The four biggest provinces in Canada recently announced a net loss of over 500 registrations at the minor hockey level. In the same time frame, the Canadian population has grown by over 2 million. So what’s happening?
When it comes to hockey and the financial outlay of cash in AAA level hockey, the costs are very substantial. Sometimes financial difficulties are a primary reason as to why hockey as a sport is not growing in Canada and the United States. Costs associated with hockey includes: distance of facilities, training, competitions and tournaments, equipment, ice rentals, a general fee of participation, and other countless fees needed to sustain the sport.
The family income structure plays a pivotal role of whether or not the child will play hockey. One has to look at AAA parents that solicit the parental attitudes and behavior mimicking the child’s negative outlook, not only in the game, but their behavior patterns as they mature.
In fact, AAA hockey is often correlated from the father’s perspective in exerting pressure to succeed based on family status.

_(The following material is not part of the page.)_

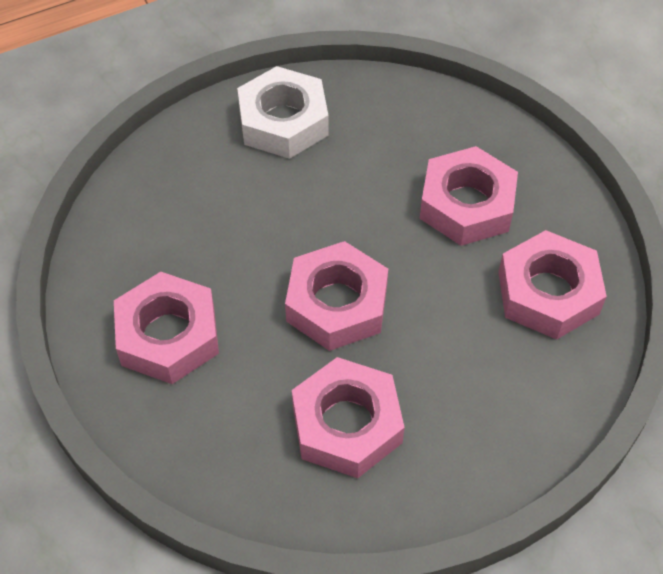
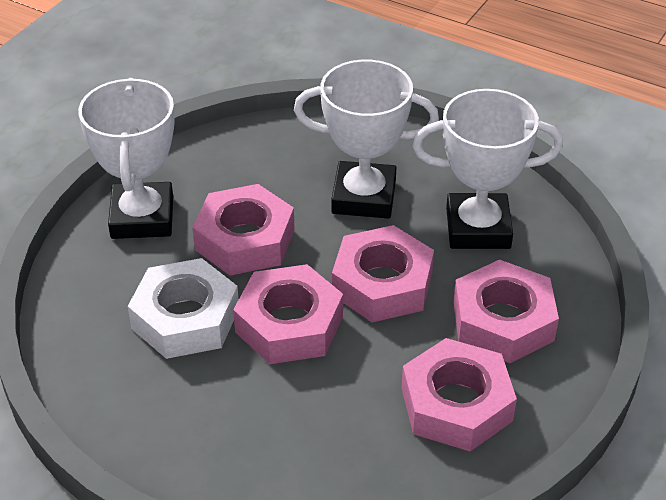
white trophy: none = 0 -> [78,78,174,239] [294,60,439,219] [412,89,563,249] = 3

On the other hand, lower income families will impose less pressure on a child and rely on the community itself to perpetuate the beauty of hockey. Communal participation in hockey produces less fatigue and allows the physicality and mental stage to increase gradually enabling one to compete at the level they feel comfortable with.

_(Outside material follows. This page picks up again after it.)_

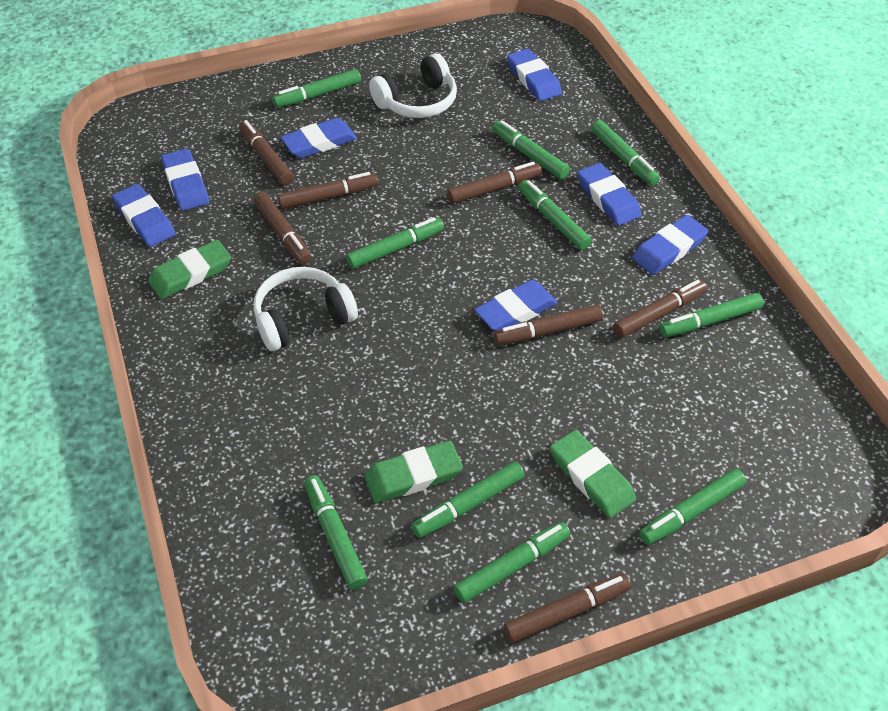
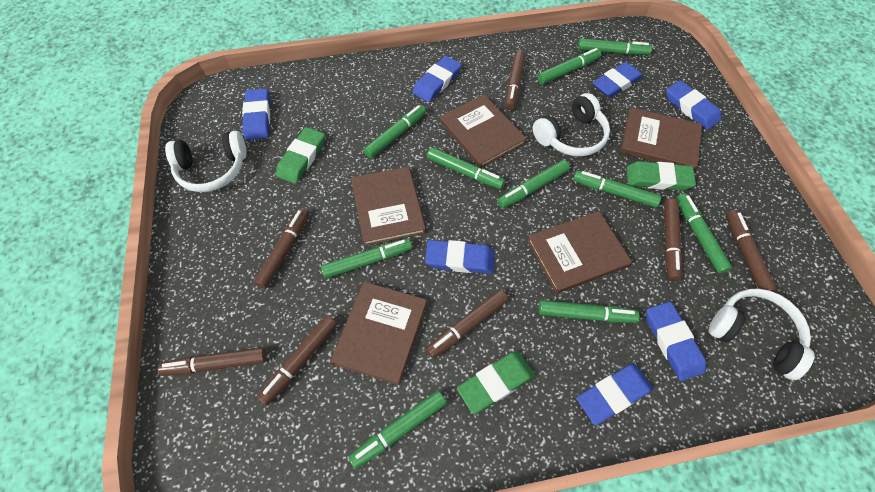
brown book: none = 0 -> [331,282,427,385] [351,166,426,246] [440,95,527,168] [527,211,632,294] [620,107,702,170] = 5
white headphones: [254,267,358,351] [369,53,457,118] = 2 -> [165,131,247,192] [533,93,610,156] [709,289,815,380] = 3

I believe that hockey is a life lesson: it needs to benefit the gradual skill development that leads to confidence, leadership, and ambition. These eventually translate to friendship that coalesces in the interconnectivity of future productivity through teamwork and trust.

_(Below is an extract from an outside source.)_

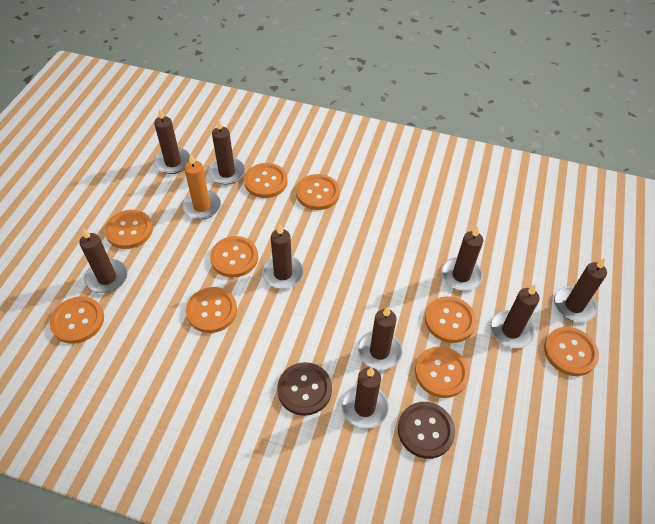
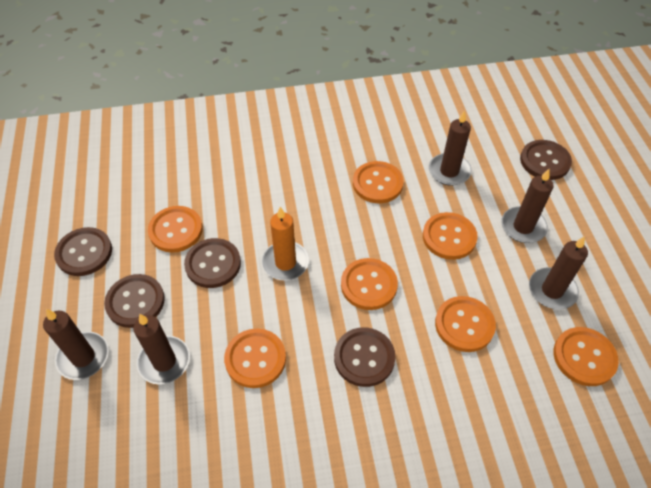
brown button: [277,362,332,416] [398,402,455,459] = 2 -> [54,227,112,276] [104,274,165,328] [184,238,241,288] [334,327,396,387] [520,140,572,180] = 5
brown candle: [79,228,127,293] [154,108,190,174] [208,119,245,185] [262,224,304,289] [341,367,389,429] [358,306,402,370] [441,226,483,291] [490,285,540,348] [554,258,607,322] = 9 -> [43,309,109,380] [133,314,190,385] [429,110,472,186] [501,169,554,243] [529,236,588,310] = 5
orange button: [50,296,104,344] [105,210,153,249] [186,287,237,333] [210,236,258,278] [244,163,288,198] [296,174,340,210] [415,346,470,398] [425,296,476,343] [544,327,599,376] = 9 -> [148,206,203,253] [224,328,286,388] [341,258,398,310] [353,161,404,203] [423,212,478,260] [435,296,496,352] [554,327,619,386] = 7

I was fortunate to know Lucas Miller, the owner of Lucas Miller’s Hi-Performance Hockey School based in Toronto. He brought me to a coaches meeting for a particular AAA hockey club in the Greater Toronto Hockey League (GTHL). The so-called president of the team stood on the podium and pontificated that everyone in the world wants to belong to his team. He was fixated on the notion that every hockey parent in the world would pay not only the $10,000 registration fee, but an added bonus of $30,000 so that their kid could play on that team. Lucas simply turned to me, “Why do you think these people have a house in the Kingsway?”
After the eulogy I told Lucas that I couldn’t deal with this particular organization nor was I willing to provide any service that merits their own stupidity; he agreed with me.
It is the constant and congruent status that these AAA parents gravitate towards. It’s not the fact that their sons and daughters want to play hockey on a competitive level, it’s the world that they live by that virtually becomes the pit that all parents subscribing to the AAA mantra believe in. They herd together, never soliciting any other income group into their sphere of alliance.
Let me tell you something about their sphere of alliance that they live and die by. I’ve built a hockey store in Maple, Ontario in an arena. My own ethnicity, which is Italian, have now subscribed to the Canadian hockey dream. It’s the second generation of Italians that are now mimicking that wealth only comes with hockey rather than education.
Folks, great wealth is based on education and knowledge. Used wisely, hockey can complement that in a way no other sport has the ability to. Once the pressure is established, kids will lose interest leaving no benefit or gain from the beautiful game of hockey itself.